> [Supplied material]
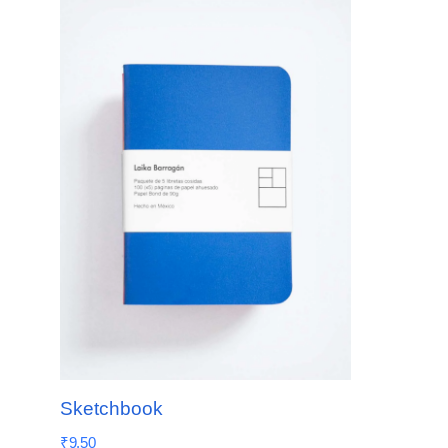
Sketchbook
₹
9.50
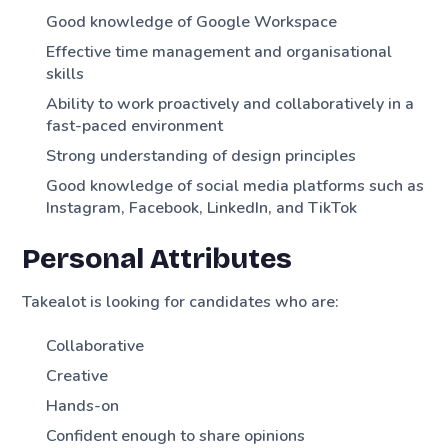
Good knowledge of Google Workspace
Effective time management and organisational
skills
Ability to work proactively and collaboratively in a
fast-paced environment
Strong understanding of design principles
Good knowledge of social media platforms such as
Instagram, Facebook, LinkedIn, and TikTok
Personal Attributes
Takealot is looking for candidates who are:
Collaborative
Creative
Hands-on
Confident enough to share opinions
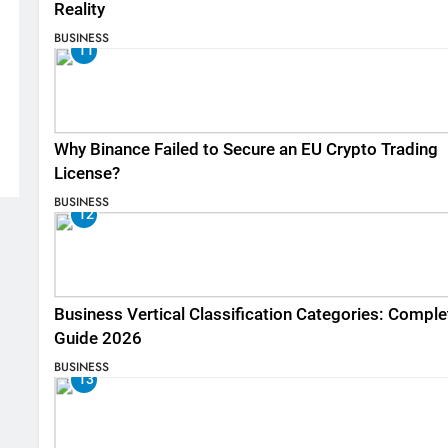
Reality
BUSINESS
11
Why Binance Failed to Secure an EU Crypto Trading
License?
BUSINESS
12
Business Vertical Classification Categories: Comple
Guide 2026
BUSINESS
13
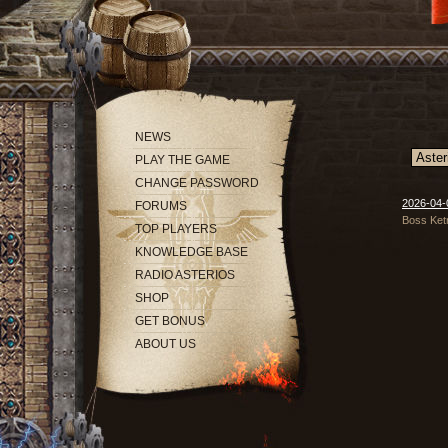
NEWS
PLAY THE GAME
CHANGE PASSWORD
2026-04-
FORUMS
Boss Ketr
TOP PLAYERS
KNOWLEDGE BASE
RADIO ASTERIOS
SHOP
GET BONUS
ABOUT US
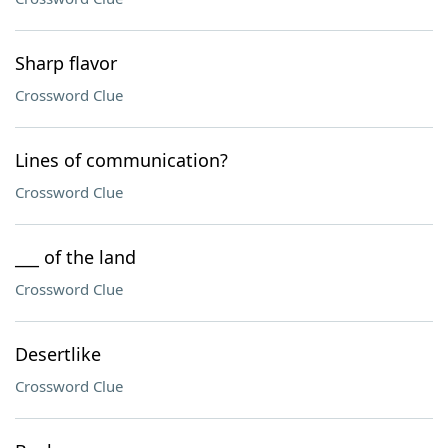
Sharp flavor
Crossword Clue
Lines of communication?
Crossword Clue
___ of the land
Crossword Clue
Desertlike
Crossword Clue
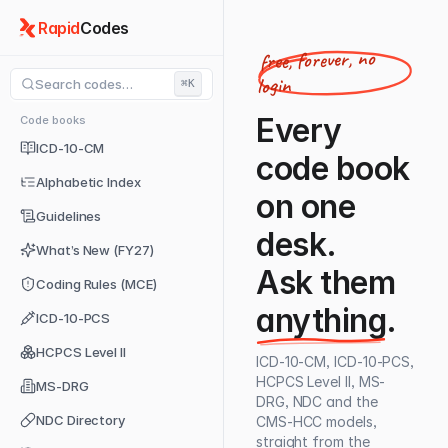
Rapid
Codes
free, forever, no
login
Search codes…
⌘K
Every
Code books
ICD-10-CM
code book
Alphabetic Index
on one
Guidelines
desk.
What’s New (FY27)
Ask them
Coding Rules (MCE)
anything
.
ICD-10-PCS
HCPCS Level II
ICD-10-CM, ICD-10-PCS,
HCPCS Level II, MS-
MS-DRG
DRG, NDC and the
NDC Directory
CMS-HCC models,
straight from the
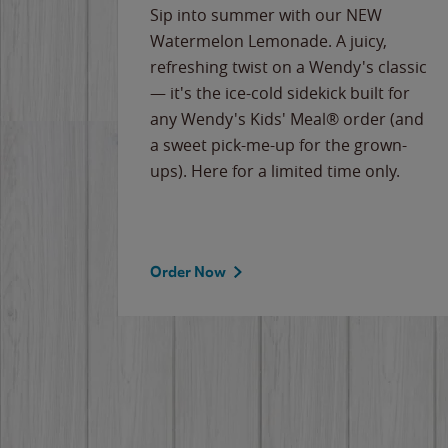
e
Sip into summer with our NEW
never-
Watermelon Lemonade. A juicy,
ips of
refreshing twist on a Wendy's classic
erican
— it's the ice-cold sidekick built for
g
any Wendy's Kids' Meal® order (and
cause
a sweet pick-me-up for the grown-
the
ups). Here for a limited time only.
Order Now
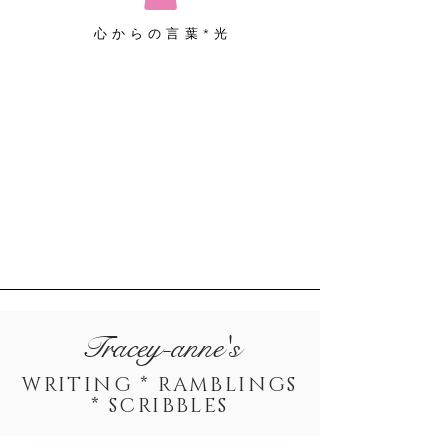
心からの言葉*光
Tracey-anne's
WRITING * RAMBLINGS
* SCRIBBLES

> [Task description] Reproduce every line of text in the data above without changing a character, omitting the pictures from your answer.

> [Answer to this task]
Sketchbook
₹
9.50
Good knowledge of Google Workspace
Effective time management and organisational
skills
Ability to work proactively and collaboratively in a
fast-paced environment
Strong understanding of design principles
Good knowledge of social media platforms such as
Instagram, Facebook, LinkedIn, and TikTok
Personal Attributes
Takealot is looking for candidates who are:
Collaborative
Creative
Hands-on
Confident enough to share opinions
Reality
BUSINESS
11
Why Binance Failed to Secure an EU Crypto Trading
License?
BUSINESS
12
Business Vertical Classification Categories: Comple
Guide 2026
BUSINESS
13
NEWS
PLAY THE GAME
CHANGE PASSWORD
2026-04-
FORUMS
Boss Ketr
TOP PLAYERS
KNOWLEDGE BASE
RADIO ASTERIOS
SHOP
GET BONUS
ABOUT US
Sharp flavor
Crossword Clue
Lines of communication?
Crossword Clue
___ of the land
Crossword Clue
Desertlike
Crossword Clue
Rapid
Codes
free, forever, no
login
Search codes…
⌘K
Every
Code books
ICD-10-CM
code book
Alphabetic Index
on one
Guidelines
desk.
What’s New (FY27)
Ask them
Coding Rules (MCE)
anything
.
ICD-10-PCS
HCPCS Level II
ICD-10-CM, ICD-10-PCS,
HCPCS Level II, MS-
MS-DRG
DRG, NDC and the
NDC Directory
CMS-HCC models,
straight from the
e
Sip into summer with our NEW
never-
Watermelon Lemonade. A juicy,
ips of
refreshing twist on a Wendy's classic
erican
— it's the ice-cold sidekick built for
g
any Wendy's Kids' Meal® order (and
cause
a sweet pick-me-up for the grown-
the
ups). Here for a limited time only.
Order Now
心からの言葉*光
Tracey-anne's
WRITING * RAMBLINGS
* SCRIBBLES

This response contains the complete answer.